*** Opening of EXCERPTED DATA ***

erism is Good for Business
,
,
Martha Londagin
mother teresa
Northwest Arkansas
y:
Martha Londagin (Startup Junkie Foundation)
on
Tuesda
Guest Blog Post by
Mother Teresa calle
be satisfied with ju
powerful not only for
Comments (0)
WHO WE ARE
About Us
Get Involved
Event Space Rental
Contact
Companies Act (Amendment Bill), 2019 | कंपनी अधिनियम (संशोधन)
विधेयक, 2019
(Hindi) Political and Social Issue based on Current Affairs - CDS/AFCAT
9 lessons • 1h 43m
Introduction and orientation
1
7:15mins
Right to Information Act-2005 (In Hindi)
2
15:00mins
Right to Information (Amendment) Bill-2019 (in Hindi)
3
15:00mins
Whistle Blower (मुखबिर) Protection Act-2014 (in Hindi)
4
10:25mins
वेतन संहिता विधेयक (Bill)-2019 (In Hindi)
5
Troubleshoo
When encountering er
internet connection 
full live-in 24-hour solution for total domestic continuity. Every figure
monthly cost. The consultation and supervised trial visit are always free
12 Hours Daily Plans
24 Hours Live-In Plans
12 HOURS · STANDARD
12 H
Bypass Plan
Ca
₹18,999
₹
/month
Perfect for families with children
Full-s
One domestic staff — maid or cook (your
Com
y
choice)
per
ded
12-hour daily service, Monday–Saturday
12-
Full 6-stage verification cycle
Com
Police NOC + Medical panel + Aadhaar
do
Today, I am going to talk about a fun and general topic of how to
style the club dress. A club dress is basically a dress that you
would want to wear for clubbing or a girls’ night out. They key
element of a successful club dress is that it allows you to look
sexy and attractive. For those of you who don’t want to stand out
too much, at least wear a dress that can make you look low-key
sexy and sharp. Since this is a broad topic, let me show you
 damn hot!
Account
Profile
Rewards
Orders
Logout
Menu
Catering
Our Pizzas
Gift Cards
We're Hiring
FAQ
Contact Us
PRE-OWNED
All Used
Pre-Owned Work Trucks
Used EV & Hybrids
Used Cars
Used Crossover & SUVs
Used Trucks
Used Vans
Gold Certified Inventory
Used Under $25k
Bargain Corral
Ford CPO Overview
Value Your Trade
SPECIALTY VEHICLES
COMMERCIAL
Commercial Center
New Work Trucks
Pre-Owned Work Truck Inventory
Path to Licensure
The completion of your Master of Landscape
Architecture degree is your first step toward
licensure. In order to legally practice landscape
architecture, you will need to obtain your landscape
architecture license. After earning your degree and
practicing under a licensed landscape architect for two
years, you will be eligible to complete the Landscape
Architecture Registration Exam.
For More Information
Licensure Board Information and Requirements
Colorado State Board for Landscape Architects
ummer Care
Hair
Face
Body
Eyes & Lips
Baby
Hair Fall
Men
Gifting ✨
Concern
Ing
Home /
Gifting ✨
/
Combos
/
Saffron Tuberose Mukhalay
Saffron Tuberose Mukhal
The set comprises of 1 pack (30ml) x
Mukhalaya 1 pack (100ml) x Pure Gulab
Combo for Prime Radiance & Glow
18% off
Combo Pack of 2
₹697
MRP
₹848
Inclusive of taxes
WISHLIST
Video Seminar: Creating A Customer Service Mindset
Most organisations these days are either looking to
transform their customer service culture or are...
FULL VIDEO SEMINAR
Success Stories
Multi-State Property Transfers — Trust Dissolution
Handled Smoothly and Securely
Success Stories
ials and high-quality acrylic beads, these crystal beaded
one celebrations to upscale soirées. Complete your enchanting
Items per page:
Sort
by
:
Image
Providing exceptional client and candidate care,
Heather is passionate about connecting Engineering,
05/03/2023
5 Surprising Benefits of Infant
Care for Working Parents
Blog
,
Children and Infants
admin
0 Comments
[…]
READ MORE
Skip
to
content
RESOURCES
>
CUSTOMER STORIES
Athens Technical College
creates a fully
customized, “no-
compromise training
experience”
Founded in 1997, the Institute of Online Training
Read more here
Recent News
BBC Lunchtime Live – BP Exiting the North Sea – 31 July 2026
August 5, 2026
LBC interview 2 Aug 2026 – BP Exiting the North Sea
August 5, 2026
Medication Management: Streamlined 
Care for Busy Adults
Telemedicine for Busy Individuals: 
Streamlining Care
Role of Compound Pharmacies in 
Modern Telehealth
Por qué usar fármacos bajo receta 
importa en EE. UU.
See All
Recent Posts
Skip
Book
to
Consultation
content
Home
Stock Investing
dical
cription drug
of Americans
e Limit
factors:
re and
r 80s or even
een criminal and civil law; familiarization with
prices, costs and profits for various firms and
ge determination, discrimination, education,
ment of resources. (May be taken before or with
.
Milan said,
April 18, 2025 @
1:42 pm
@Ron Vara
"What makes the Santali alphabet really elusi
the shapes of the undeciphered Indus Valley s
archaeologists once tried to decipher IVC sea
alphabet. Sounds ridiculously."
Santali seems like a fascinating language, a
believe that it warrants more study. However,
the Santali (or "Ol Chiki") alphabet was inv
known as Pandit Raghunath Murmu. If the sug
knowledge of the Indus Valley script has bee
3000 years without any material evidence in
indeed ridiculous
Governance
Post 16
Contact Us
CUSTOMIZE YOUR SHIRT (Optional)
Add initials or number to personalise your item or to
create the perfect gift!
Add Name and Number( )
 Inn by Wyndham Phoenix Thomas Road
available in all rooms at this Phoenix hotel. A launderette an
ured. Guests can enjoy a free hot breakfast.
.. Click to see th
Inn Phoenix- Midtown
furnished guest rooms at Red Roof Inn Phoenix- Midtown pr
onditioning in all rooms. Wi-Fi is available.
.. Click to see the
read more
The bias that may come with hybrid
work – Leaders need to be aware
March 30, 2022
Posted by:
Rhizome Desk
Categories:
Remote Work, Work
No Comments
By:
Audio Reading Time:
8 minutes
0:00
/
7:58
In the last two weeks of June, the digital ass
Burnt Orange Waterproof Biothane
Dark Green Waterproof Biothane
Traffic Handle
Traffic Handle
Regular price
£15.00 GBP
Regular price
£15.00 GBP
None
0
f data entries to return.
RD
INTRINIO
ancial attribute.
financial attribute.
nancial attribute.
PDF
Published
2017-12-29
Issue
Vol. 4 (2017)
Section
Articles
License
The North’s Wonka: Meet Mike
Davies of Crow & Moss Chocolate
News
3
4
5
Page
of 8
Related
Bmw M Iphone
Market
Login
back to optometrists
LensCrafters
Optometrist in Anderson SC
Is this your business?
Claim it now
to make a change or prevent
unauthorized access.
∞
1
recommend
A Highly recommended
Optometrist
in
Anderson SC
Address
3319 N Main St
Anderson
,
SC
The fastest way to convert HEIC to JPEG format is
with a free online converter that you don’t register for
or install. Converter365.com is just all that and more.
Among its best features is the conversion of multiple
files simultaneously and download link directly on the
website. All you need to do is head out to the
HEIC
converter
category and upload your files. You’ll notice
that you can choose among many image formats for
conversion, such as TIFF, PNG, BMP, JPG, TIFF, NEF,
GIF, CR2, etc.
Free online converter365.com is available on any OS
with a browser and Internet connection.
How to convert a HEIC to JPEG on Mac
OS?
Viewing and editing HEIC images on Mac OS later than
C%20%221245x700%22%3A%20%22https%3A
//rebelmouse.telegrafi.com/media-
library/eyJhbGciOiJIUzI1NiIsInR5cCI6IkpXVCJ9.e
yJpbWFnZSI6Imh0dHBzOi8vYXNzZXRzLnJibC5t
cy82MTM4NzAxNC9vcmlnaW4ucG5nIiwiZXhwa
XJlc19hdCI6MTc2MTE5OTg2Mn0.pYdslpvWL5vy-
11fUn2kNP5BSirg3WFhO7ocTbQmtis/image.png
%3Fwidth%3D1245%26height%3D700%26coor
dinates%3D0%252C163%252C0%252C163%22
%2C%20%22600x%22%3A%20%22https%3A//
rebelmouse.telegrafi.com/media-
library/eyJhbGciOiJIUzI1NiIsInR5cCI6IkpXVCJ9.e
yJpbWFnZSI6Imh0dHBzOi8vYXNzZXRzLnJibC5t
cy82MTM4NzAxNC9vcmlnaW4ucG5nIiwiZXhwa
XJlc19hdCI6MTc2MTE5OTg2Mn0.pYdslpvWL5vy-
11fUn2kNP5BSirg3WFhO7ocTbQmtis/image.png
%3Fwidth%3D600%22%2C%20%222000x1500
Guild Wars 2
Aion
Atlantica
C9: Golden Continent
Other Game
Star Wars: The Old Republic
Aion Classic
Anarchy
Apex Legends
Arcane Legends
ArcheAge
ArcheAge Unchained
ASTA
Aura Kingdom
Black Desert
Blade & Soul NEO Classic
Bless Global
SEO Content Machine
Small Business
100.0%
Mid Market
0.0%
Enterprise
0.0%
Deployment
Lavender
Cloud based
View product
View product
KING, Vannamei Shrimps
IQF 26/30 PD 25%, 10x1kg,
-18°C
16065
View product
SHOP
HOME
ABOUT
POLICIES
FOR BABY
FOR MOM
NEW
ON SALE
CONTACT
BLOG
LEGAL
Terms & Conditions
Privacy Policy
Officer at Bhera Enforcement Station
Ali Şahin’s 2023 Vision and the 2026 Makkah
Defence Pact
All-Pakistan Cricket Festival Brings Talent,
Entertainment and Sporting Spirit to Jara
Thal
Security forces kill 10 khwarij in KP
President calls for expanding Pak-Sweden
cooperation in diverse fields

*** Close of EXCERPTED DATA ***

AIM OF THE TASK: Write out the listing line for line, starting at its first line and ending at the line that contains "विधेयक, 2019". Include both of those lines.

RESULT OF THIS EXERCISE:
erism is Good for Business
,
,
Martha Londagin
mother teresa
Northwest Arkansas
y:
Martha Londagin (Startup Junkie Foundation)
on
Tuesda
Guest Blog Post by
Mother Teresa calle
be satisfied with ju
powerful not only for
Comments (0)
WHO WE ARE
About Us
Get Involved
Event Space Rental
Contact
Companies Act (Amendment Bill), 2019 | कंपनी अधिनियम (संशोधन)
विधेयक, 2019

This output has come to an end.